● **INSTRUCTIONS FOR THE TASK**
Count the lines in the records below that contain the string "Промес", matching case exactly, and reply with the number alone.

● **GIVEN DATA**
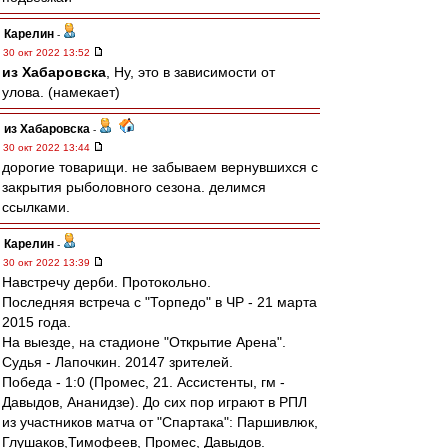
Карелин
-
30 окт 2022 13:52
из Хабаровска
, Ну, это в зависимости от
улова. (намекает)
из Хабаровска
-
30 окт 2022 13:44
дорогие товарищи. не забываем вернувшихся с
закрытия рыболовного сезона. делимся
ссылками.
Карелин
-
30 окт 2022 13:39
Навстречу дерби. Протокольно.
Последняя встреча с "Торпедо" в ЧР - 21 марта
2015 года.
На выезде, на стадионе "Открытие Арена".
Судья - Лапочкин. 20147 зрителей.
Победа - 1:0 (Промес, 21. Ассистенты, гм -
Давыдов, Ананидзе). До сих пор играют в РПЛ
из участников матча от "Спартака": Паршивлюк,
Глушаков,Тимофеев, Промес, Давыдов.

● **THE ANSWER**
2